_Directions for this task_. Work out how many lines in the entries contain the string "scroll", and give nothing but that number.

Saved entries
....................

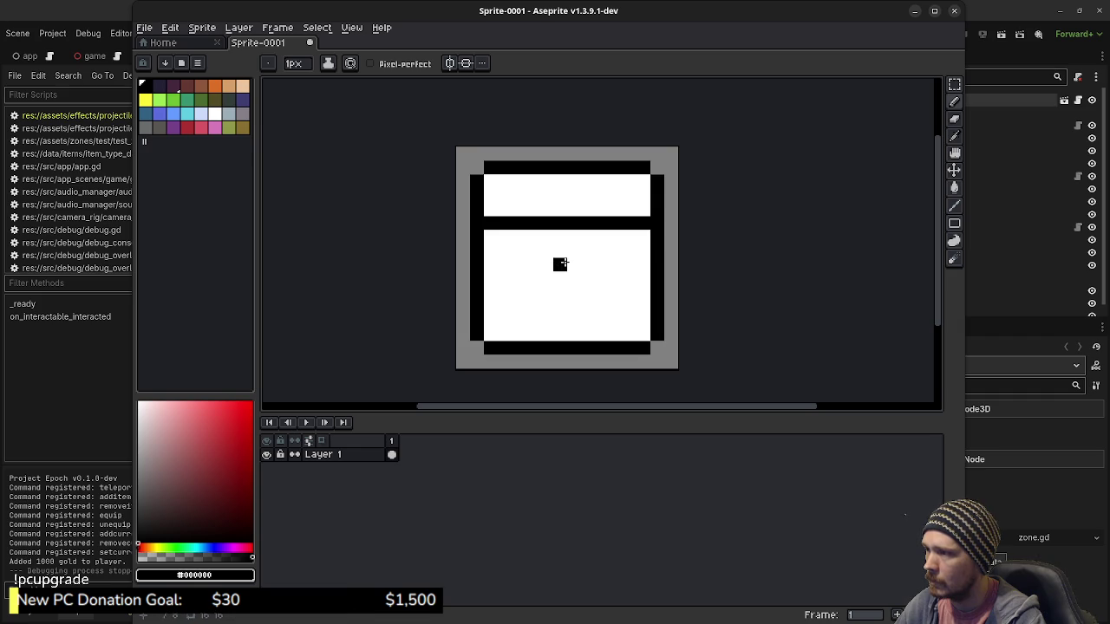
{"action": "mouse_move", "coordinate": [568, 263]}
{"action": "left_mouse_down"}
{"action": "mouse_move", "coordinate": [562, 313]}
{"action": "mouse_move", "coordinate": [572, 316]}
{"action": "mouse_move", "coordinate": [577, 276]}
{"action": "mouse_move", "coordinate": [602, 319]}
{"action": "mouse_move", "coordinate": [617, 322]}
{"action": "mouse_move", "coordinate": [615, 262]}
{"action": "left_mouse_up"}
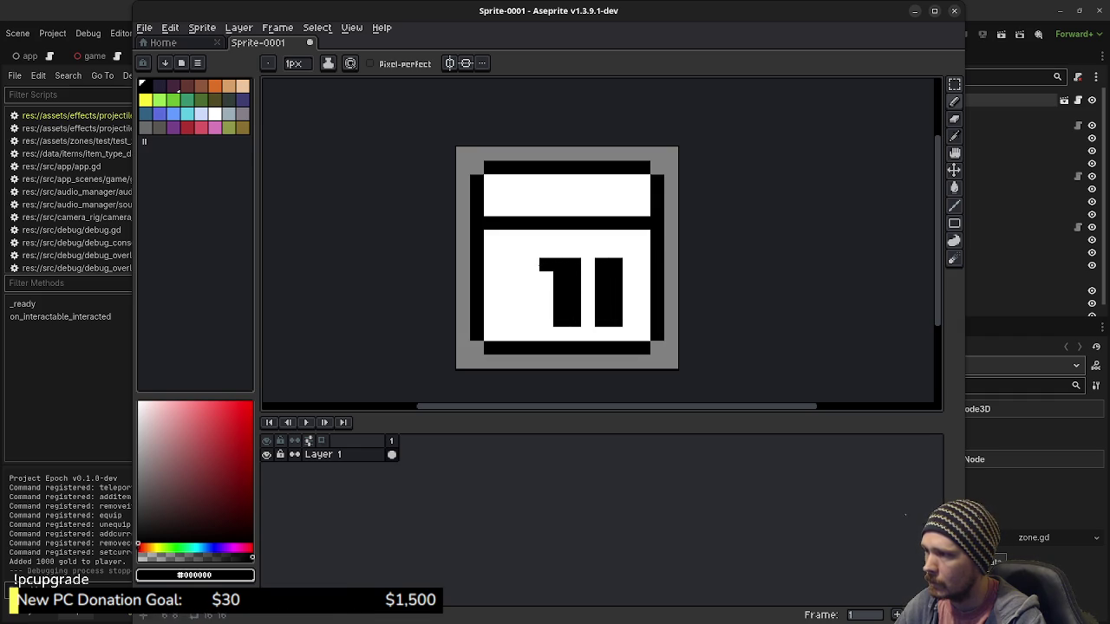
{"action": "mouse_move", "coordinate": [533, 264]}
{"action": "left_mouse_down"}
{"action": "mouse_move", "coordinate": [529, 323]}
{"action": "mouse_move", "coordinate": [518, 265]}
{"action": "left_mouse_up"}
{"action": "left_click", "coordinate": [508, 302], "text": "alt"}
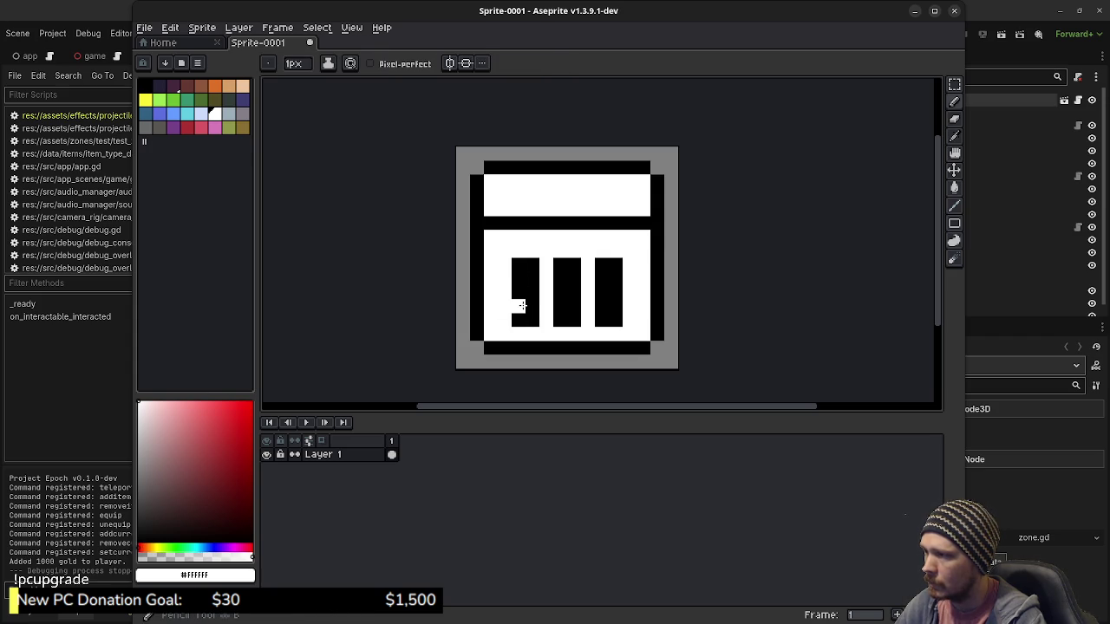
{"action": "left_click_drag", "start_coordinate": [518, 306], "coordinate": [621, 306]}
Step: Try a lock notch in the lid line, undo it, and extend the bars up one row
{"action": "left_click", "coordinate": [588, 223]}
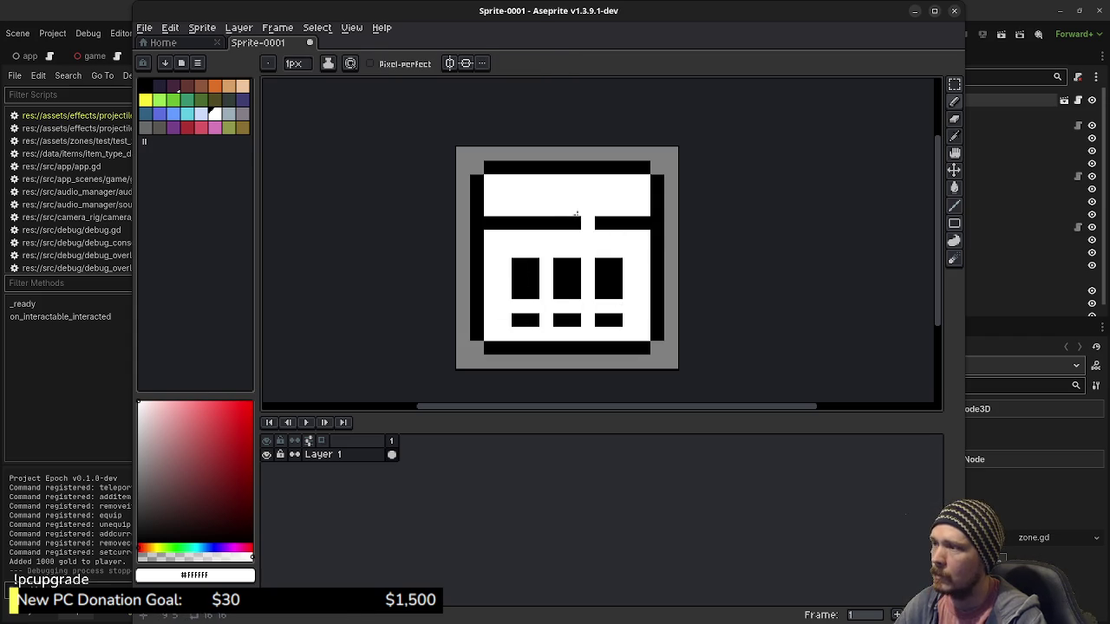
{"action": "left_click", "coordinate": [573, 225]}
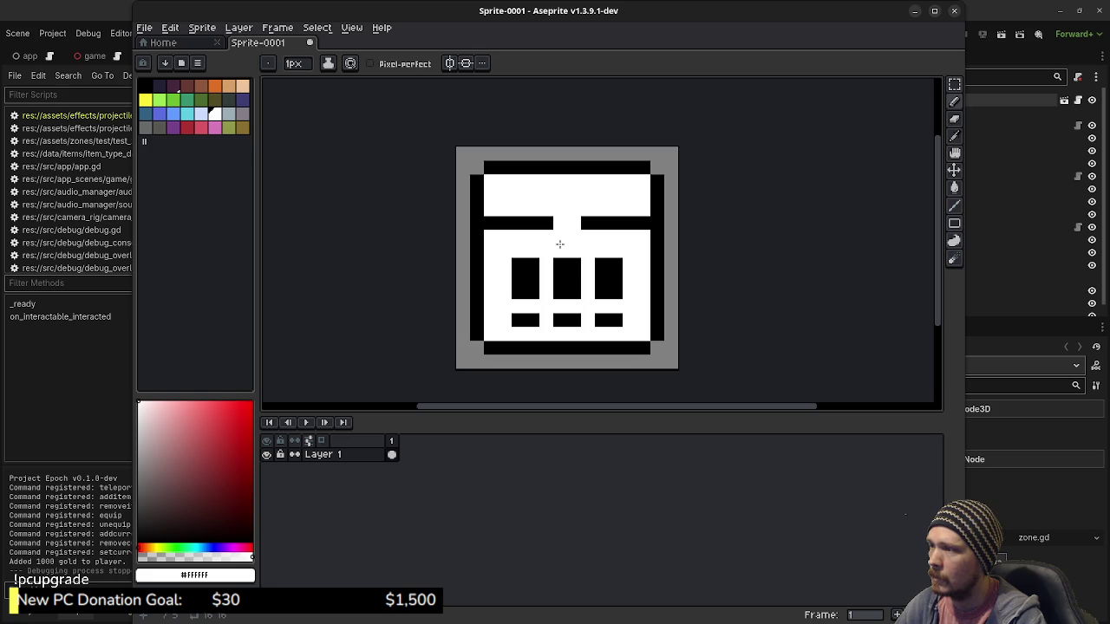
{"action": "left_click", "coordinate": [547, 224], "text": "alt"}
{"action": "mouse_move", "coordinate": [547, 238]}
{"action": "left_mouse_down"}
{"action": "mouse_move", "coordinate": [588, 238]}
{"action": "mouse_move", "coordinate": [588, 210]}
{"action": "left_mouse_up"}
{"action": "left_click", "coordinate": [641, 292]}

....................

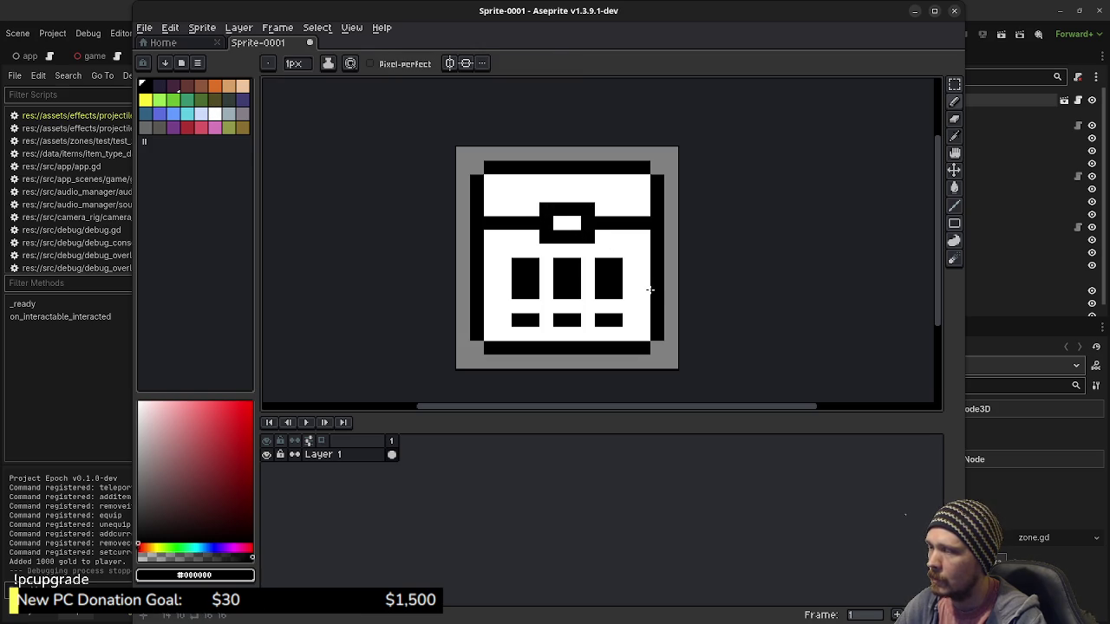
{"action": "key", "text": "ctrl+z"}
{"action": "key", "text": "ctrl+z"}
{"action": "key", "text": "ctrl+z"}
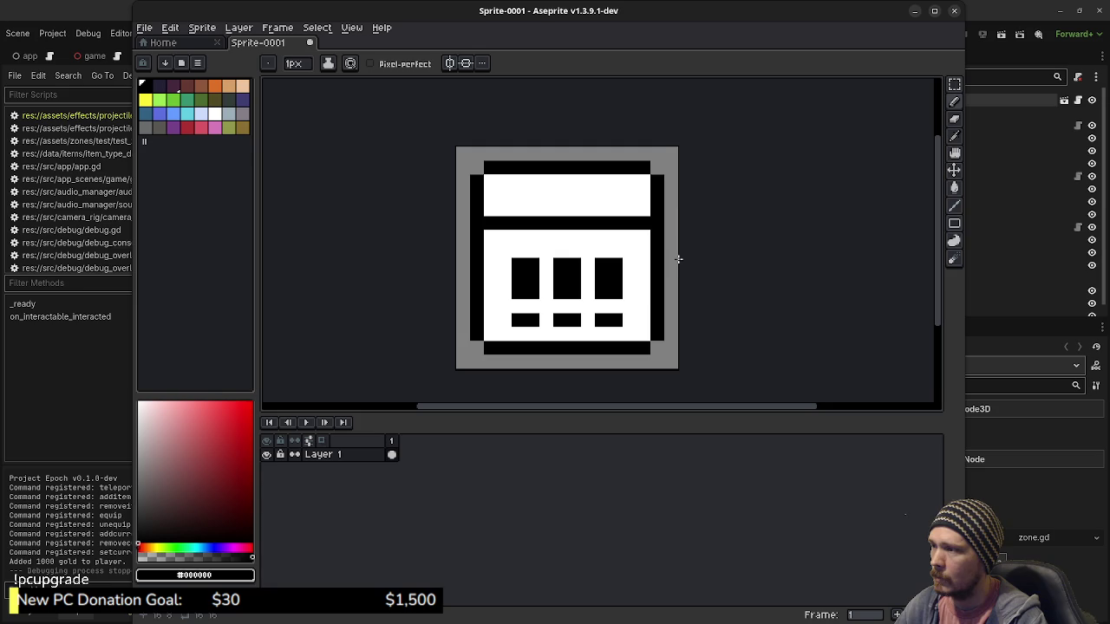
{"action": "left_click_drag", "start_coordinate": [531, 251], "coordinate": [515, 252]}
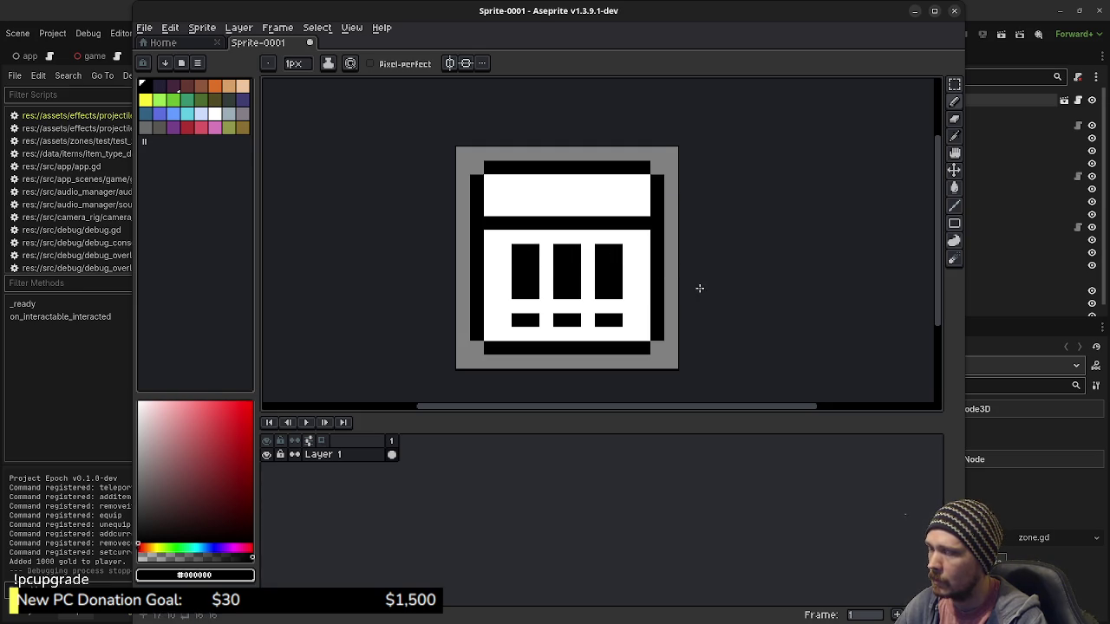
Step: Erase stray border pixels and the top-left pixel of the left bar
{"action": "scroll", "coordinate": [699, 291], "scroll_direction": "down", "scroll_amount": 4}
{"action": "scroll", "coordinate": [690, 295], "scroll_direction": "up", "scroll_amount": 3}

....................

_Solution to this exercise_. 2